* Written task
The data below should be restated word for word, pictures omitted.
::: Material for this task
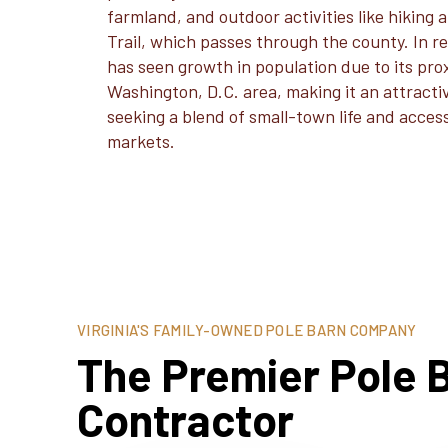
farmland, and outdoor activities like hiking
Trail, which passes through the county. In r
has seen growth in population due to its pro
Washington, D.C. area, making it an attract
seeking a blend of small-town life and acces
markets.
VIRGINIA'S FAMILY-OWNED POLE BARN COMPANY
The Premier Pole B
Contractor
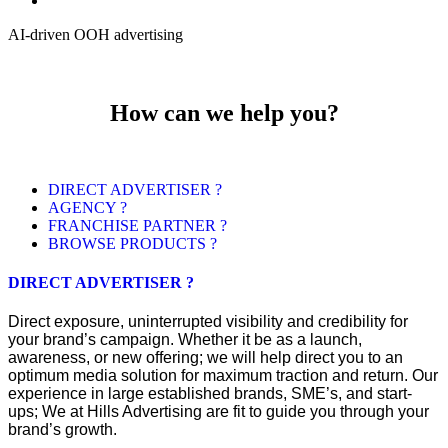
AI-driven OOH advertising
How can we help you?
DIRECT ADVERTISER ?
AGENCY ?
FRANCHISE PARTNER ?
BROWSE PRODUCTS ?
DIRECT ADVERTISER ?
Direct exposure, uninterrupted visibility and credibility for
your brand’s campaign. Whether it be as a launch,
awareness, or new offering; we will help direct you to an
optimum media solution for maximum traction and return. Our
experience in large established brands, SME’s, and start-
ups; We at Hills Advertising are fit to guide you through your
brand’s growth.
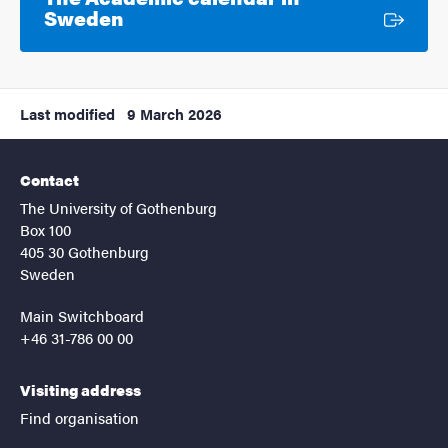
External link
Sweden
Last modified
9 March 2026
Contact
The University of Gothenburg
Box 100
405 30 Gothenburg
Sweden
Main Switchboard
+46 31-786 00 00
Visiting address
Find organisation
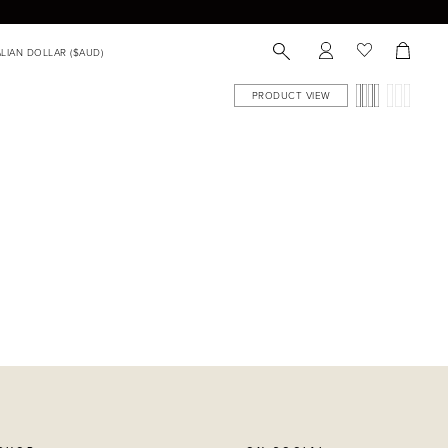
PRODUCT VIEW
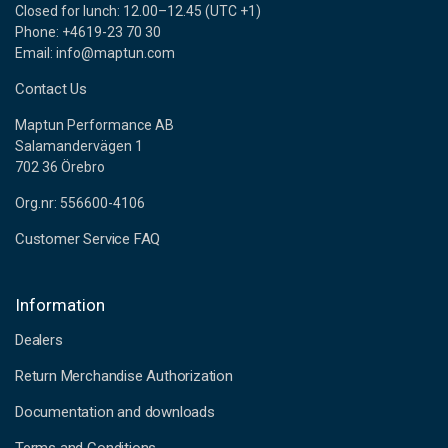
Closed for lunch: 12.00–12.45 (UTC +1)
Phone: +4619-23 70 30
Email: info@maptun.com
Contact Us
Maptun Performance AB
Salamandervägen 1
702 36 Örebro
Org.nr: 556600-4106
Customer Service FAQ
Information
Dealers
Return Merchandise Authorization
Documentation and downloads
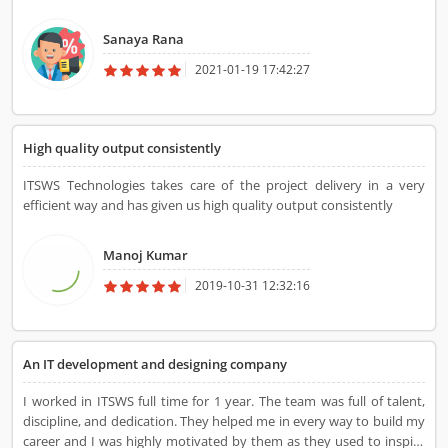
India. Thank you ITSWS technology.
Sanaya Rana
2021-01-19 17:42:27
High quality output consistently
ITSWS Technologies takes care of the project delivery in a very
efficient way and has given us high quality output consistently
Manoj Kumar
2019-10-31 12:32:16
An IT development and designing company
I worked in ITSWS full time for 1 year. The team was full of talent,
discipline, and dedication. They helped me in every way to build my
career and I was highly motivated by them as they used to inspire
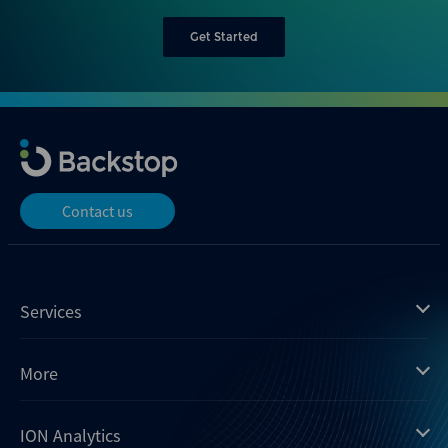
Get Started
Contact us
Services
Mergermarket
More
Debtwire
Insights
ION Analytics
Xtract
Dealogic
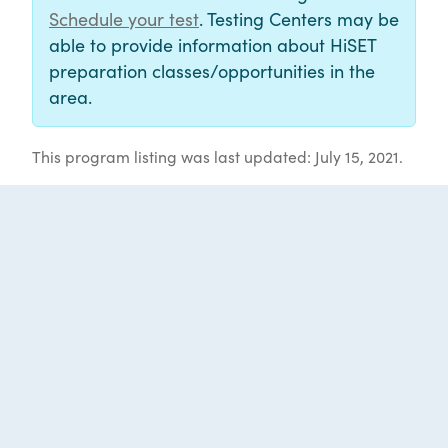
Schedule your test
. Testing Centers may be
able to provide information about HiSET
preparation classes/opportunities in the
area.
This program listing was last updated: July 15, 2021.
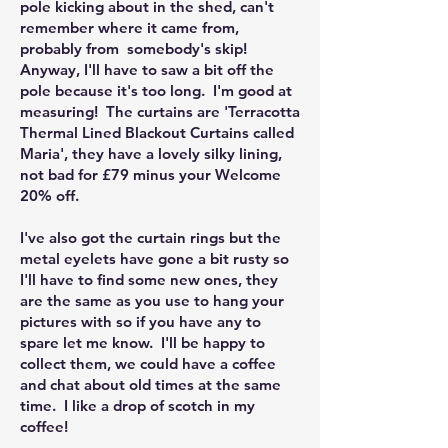
pole kicking about in the shed, can't
remember where it came from,
probably from somebody's skip!
Anyway, I'll have to saw a bit off the
pole because it's too long. I'm good at
measuring! The curtains are 'Terracotta
Thermal Lined Blackout Curtains called
Maria', they have a lovely silky lining,
not bad for £79 minus your Welcome
20% off.
I've also got the curtain rings but the
metal eyelets have gone a bit rusty so
I'll have to find some new ones, they
are the same as you use to hang your
pictures with so if you have any to
spare let me know. I'll be happy to
collect them, we could have a coffee
and chat about old times at the same
time. I like a drop of scotch in my
coffee!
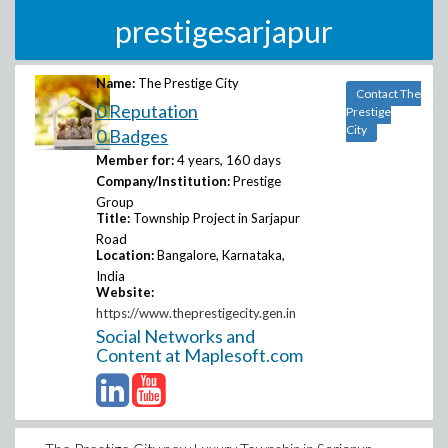
prestigesarjapur
Name:
The Prestige City
Contact The
0 Reputation
Prestige
City
0 Badges
Member for:
4 years, 160 days
Company/Institution:
Prestige
Group
Title:
Township Project in Sarjapur
Road
Location:
Bangalore, Karnataka,
India
Website:
https://www.theprestigecity.gen.in
Social Networks and
Content at Maplesoft.com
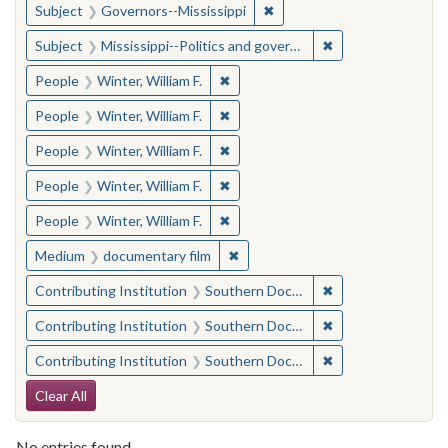
✖
Remove constraint Subject:
Subject
Governors--Mississippi
✖
Remove constraint
Subject
Mississippi--Politics and government--20th century
✖
Remove constraint People: Winter, 
People
Winter, William F.
✖
Remove constraint People: Winter, 
People
Winter, William F.
✖
Remove constraint People: Winter, 
People
Winter, William F.
✖
Remove constraint People: Winter, 
People
Winter, William F.
✖
Remove constraint People: Winter, 
People
Winter, William F.
✖
Remove constraint Medium: docu
Medium
documentary film
✖
Remove constraint
Contributing Institution
Southern Documentary Project
✖
Remove constraint
Contributing Institution
Southern Documentary Project
✖
Remove constraint
Contributing Institution
Southern Documentary Project
Search Constraints
Clear All
No entries found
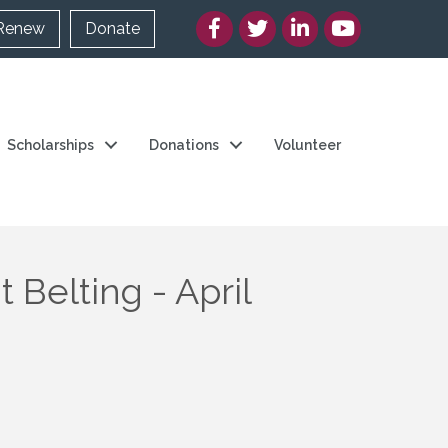
Facebook
Twitter/X
LinkedIn
YouTube
Renew
Donate
Scholarships
Donations
Volunteer
 Belting - April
::::::
* Solution
farmland, and outdoor activities like hiking
Trail, which passes through the county. In r
has seen growth in population due to its pro
Washington, D.C. area, making it an attract
seeking a blend of small-town life and acces
markets.
VIRGINIA'S FAMILY-OWNED POLE BARN COMPANY
The Premier Pole B
Contractor
AI-driven OOH advertising
How can we help you?
DIRECT ADVERTISER ?
AGENCY ?
FRANCHISE PARTNER ?
BROWSE PRODUCTS ?
DIRECT ADVERTISER ?
Direct exposure, uninterrupted visibility and credibility for
your brand’s campaign. Whether it be as a launch,
awareness, or new offering; we will help direct you to an
optimum media solution for maximum traction and return. Our
experience in large established brands, SME’s, and start-
ups; We at Hills Advertising are fit to guide you through your
brand’s growth.
External link
Sweden
Last modified
9 March 2026
Contact
The University of Gothenburg
Box 100
405 30 Gothenburg
Sweden
Main Switchboard
+46 31-786 00 00
Visiting address
Find organisation
PRODUCT VIEW
Closed for lunch: 12.00–12.45 (UTC +1)
Phone: +4619-23 70 30
Email: info@maptun.com
Contact Us
Maptun Performance AB
Salamandervägen 1
702 36 Örebro
Org.nr: 556600-4106
Customer Service FAQ
Information
Dealers
Return Merchandise Authorization
Documentation and downloads
India. Thank you ITSWS technology.
Sanaya Rana
2021-01-19 17:42:27
High quality output consistently
ITSWS Technologies takes care of the project delivery in a very
efficient way and has given us high quality output consistently
Manoj Kumar
2019-10-31 12:32:16
An IT development and designing company
I worked in ITSWS full time for 1 year. The team was full of talent,
discipline, and dedication. They helped me in every way to build my
career and I was highly motivated by them as they used to inspire
Get Started
Contact us
Services
Mergermarket
More
Debtwire
Insights
ION Analytics
Xtract
Dealogic
Schedule your test
. Testing Centers may be
able to provide information about HiSET
preparation classes/opportunities in the
area.
This program listing was last updated: July 15, 2021.
pole kicking about in the shed, can't
remember where it came from,
probably from somebody's skip!
Anyway, I'll have to saw a bit off the
pole because it's too long. I'm good at
measuring! The curtains are 'Terracotta
Thermal Lined Blackout Curtains called
Maria', they have a lovely silky lining,
not bad for £79 minus your Welcome
20% off.
I've also got the curtain rings but the
metal eyelets have gone a bit rusty so
I'll have to find some new ones, they
are the same as you use to hang your
pictures with so if you have any to
spare let me know. I'll be happy to
collect them, we could have a coffee
and chat about old times at the same
time. I like a drop of scotch in my
coffee!
prestigesarjapur
Name:
The Prestige City
Contact The
0 Reputation
Prestige
City
0 Badges
Member for:
4 years, 160 days
Company/Institution:
Prestige
Group
Title:
Township Project in Sarjapur
Road
Location:
Bangalore, Karnataka,
India
Website:
https://www.theprestigecity.gen.in
Social Networks and
Content at Maplesoft.com
✖
Remove constraint Subject:
Subject
Governors--Mississippi
✖
Remove constraint
Subject
Mississippi--Politics and government--20th century
✖
Remove constraint People: Winter, 
People
Winter, William F.
✖
Remove constraint People: Winter, 
People
Winter, William F.
✖
Remove constraint People: Winter, 
People
Winter, William F.
✖
Remove constraint People: Winter, 
People
Winter, William F.
✖
Remove constraint People: Winter, 
People
Winter, William F.
✖
Remove constraint Medium: docu
Medium
documentary film
✖
Remove constraint
Contributing Institution
Southern Documentary Project
✖
Remove constraint
Contributing Institution
Southern Documentary Project
✖
Remove constraint
Contributing Institution
Southern Documentary Project
Search Constraints
Clear All
No entries found
Facebook
Twitter/X
LinkedIn
YouTube
Renew
Donate
Scholarships
Donations
Volunteer
 Belting - April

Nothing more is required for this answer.